**Work to be completed:** Copy the entries below word for word, from their very start through the line containing "Noted: 3.15", and stop there.

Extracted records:
* begin *
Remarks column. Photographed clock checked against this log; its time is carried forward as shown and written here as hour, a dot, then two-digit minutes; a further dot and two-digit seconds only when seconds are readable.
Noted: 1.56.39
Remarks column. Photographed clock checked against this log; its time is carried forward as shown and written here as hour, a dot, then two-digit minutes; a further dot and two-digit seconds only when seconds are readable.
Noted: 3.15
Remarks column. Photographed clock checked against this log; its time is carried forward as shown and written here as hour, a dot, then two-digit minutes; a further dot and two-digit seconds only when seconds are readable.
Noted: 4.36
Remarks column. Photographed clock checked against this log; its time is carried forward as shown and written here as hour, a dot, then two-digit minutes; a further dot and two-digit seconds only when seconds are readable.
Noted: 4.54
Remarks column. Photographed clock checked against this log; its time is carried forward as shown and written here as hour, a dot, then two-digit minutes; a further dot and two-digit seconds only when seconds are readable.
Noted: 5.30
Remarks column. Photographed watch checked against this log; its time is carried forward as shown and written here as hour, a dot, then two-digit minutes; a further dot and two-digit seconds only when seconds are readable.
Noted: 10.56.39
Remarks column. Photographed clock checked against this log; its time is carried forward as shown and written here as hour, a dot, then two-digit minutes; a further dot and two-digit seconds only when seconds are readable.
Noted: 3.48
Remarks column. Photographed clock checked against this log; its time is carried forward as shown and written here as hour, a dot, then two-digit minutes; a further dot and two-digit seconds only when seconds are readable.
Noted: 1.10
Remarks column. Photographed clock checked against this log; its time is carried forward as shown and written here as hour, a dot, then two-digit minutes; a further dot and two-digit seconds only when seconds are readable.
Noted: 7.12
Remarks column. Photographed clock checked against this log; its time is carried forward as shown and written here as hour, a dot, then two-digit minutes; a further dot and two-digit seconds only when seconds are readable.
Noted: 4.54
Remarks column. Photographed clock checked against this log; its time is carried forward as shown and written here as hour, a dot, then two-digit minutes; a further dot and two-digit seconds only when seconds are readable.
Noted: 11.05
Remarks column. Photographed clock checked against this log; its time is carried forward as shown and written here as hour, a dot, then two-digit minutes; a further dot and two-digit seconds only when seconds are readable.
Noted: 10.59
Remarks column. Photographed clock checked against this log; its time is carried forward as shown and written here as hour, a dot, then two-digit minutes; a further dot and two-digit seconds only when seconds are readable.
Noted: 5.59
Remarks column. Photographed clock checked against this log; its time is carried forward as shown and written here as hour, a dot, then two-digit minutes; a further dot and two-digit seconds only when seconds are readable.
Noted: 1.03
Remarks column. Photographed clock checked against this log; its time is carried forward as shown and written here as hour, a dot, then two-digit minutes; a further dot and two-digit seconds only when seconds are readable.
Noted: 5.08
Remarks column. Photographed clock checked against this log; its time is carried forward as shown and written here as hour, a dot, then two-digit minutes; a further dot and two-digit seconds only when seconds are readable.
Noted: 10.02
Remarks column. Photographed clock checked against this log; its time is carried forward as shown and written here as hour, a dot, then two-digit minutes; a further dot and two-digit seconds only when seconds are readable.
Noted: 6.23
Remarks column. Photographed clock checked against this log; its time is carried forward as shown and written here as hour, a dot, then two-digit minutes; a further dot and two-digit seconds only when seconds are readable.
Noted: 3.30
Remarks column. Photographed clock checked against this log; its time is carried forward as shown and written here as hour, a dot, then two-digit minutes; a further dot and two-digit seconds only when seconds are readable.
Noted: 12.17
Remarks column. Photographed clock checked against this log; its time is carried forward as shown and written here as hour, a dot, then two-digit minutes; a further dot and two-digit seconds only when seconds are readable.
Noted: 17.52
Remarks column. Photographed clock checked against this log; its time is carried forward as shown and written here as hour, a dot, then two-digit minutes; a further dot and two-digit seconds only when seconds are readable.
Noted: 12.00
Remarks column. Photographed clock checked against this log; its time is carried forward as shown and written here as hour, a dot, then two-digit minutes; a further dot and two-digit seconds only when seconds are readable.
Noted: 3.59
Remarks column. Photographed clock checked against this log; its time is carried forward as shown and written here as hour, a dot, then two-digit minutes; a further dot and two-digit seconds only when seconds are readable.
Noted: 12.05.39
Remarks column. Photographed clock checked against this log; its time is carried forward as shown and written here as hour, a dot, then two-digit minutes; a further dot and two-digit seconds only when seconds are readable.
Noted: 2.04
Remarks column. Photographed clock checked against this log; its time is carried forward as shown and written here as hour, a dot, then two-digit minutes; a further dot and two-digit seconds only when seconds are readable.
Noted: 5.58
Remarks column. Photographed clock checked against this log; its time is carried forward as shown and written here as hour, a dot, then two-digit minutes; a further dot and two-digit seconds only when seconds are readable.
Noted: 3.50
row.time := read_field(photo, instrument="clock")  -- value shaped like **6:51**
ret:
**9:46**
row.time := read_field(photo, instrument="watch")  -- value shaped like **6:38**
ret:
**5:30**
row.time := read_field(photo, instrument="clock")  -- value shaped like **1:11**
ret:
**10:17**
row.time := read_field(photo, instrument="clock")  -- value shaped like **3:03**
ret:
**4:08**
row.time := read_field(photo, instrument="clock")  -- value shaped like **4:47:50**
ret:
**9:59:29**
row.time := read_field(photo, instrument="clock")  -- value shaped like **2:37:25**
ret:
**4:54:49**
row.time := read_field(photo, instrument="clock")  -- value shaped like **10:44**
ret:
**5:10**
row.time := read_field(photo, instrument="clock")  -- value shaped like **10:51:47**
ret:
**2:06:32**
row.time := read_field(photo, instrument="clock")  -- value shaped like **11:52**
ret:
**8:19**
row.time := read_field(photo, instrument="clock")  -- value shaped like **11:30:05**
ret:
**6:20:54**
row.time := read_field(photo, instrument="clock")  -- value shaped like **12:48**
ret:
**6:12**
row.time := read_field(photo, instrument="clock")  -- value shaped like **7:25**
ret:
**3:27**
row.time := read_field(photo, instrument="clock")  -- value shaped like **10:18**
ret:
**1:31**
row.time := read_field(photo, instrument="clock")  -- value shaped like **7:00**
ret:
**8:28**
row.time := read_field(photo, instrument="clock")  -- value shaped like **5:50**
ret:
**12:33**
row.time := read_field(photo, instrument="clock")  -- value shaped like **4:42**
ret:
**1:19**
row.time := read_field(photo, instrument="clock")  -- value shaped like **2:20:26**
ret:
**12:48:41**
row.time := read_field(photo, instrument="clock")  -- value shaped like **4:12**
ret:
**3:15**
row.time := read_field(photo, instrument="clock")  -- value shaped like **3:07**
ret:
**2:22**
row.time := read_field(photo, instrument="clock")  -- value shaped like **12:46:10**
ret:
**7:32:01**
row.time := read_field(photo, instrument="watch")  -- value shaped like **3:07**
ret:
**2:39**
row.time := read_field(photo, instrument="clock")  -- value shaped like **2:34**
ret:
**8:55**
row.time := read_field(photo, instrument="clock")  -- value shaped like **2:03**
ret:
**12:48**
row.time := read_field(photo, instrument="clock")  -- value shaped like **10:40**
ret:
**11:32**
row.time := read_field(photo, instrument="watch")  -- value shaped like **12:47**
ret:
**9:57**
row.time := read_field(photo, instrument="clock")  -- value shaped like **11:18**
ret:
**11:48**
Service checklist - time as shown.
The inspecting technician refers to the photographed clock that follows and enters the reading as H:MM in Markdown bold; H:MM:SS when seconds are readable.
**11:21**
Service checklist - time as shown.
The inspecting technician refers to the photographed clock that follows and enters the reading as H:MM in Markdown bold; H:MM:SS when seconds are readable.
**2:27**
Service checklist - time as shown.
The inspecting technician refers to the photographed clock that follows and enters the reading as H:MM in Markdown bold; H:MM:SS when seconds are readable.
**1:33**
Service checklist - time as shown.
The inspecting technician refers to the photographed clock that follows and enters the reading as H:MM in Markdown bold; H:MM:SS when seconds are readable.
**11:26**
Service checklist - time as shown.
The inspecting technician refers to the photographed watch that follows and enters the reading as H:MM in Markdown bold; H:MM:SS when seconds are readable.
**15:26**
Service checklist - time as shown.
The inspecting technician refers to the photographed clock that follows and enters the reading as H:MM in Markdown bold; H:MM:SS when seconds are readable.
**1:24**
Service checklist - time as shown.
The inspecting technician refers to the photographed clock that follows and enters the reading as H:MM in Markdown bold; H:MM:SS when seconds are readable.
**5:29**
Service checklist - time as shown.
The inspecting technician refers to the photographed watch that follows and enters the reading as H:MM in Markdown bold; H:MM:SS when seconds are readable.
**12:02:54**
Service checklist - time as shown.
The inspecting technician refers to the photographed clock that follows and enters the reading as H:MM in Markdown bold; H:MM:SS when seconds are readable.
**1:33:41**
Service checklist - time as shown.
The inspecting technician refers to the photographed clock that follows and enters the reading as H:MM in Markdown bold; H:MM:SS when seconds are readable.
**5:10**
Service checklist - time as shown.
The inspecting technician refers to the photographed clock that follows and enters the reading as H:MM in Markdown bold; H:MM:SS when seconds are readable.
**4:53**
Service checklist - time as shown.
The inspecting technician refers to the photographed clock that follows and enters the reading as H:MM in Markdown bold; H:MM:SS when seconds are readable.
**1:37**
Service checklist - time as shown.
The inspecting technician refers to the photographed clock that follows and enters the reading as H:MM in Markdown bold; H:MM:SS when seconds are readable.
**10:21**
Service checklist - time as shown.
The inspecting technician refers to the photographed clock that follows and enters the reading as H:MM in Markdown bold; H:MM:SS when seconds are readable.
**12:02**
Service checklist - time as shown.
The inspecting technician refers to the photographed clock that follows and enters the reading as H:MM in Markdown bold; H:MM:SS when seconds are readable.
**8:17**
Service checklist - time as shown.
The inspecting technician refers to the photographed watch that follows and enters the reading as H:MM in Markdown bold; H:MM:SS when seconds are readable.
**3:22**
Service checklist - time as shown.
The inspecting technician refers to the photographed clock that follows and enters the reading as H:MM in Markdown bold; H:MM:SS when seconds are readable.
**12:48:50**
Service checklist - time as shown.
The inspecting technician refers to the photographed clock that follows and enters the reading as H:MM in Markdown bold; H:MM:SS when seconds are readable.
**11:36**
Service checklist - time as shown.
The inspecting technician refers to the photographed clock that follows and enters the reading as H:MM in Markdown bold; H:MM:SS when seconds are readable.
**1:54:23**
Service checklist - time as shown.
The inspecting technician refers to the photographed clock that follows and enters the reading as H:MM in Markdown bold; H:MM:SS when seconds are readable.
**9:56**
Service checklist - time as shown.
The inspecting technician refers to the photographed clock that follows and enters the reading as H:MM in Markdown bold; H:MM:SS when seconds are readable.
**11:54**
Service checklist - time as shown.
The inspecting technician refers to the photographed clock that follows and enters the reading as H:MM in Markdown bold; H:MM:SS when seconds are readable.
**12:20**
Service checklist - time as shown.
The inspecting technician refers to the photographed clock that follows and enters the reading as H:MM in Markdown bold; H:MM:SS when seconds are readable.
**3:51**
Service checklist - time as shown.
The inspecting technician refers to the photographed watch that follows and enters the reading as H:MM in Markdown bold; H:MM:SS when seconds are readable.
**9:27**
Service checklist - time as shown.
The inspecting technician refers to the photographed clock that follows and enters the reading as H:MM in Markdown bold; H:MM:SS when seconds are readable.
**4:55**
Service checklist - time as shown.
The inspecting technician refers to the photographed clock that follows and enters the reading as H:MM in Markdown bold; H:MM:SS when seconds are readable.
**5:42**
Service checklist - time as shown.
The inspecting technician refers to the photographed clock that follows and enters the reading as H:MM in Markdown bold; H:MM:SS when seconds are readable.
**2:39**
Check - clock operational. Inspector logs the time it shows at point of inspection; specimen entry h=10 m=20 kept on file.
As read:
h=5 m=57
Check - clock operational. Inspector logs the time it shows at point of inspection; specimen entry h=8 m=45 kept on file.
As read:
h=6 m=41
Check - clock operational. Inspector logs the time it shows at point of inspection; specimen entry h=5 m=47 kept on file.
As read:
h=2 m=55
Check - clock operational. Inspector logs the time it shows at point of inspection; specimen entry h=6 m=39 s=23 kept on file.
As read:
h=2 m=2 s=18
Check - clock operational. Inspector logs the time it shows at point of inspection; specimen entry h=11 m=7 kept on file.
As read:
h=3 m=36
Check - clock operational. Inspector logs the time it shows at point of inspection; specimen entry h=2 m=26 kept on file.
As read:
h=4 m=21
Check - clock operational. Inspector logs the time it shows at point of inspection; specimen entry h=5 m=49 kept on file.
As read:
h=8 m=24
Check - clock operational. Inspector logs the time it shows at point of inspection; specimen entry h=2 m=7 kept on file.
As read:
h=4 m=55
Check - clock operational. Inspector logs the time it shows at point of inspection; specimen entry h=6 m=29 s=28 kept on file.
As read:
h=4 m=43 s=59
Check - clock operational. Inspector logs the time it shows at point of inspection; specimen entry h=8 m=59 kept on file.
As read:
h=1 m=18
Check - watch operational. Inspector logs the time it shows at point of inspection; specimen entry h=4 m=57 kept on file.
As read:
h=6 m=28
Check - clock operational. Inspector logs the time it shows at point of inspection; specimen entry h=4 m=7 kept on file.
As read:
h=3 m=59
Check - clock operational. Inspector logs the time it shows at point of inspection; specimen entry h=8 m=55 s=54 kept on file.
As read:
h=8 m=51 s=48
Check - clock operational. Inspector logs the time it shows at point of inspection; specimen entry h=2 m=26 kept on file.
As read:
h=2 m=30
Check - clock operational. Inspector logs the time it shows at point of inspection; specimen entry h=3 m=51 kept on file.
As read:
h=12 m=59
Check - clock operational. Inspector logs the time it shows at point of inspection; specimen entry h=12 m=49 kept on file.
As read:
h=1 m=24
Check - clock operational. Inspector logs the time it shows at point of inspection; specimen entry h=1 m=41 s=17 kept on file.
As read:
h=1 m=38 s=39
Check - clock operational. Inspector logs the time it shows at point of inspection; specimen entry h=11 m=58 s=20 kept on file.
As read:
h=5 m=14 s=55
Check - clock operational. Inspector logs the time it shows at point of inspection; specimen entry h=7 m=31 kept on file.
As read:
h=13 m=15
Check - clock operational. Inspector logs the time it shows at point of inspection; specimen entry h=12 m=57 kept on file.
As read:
* end *
**Solved exercise:**
Remarks column. Photographed clock checked against this log; its time is carried forward as shown and written here as hour, a dot, then two-digit minutes; a further dot and two-digit seconds only when seconds are readable.
Noted: 1.56.39
Remarks column. Photographed clock checked against this log; its time is carried forward as shown and written here as hour, a dot, then two-digit minutes; a further dot and two-digit seconds only when seconds are readable.
Noted: 3.15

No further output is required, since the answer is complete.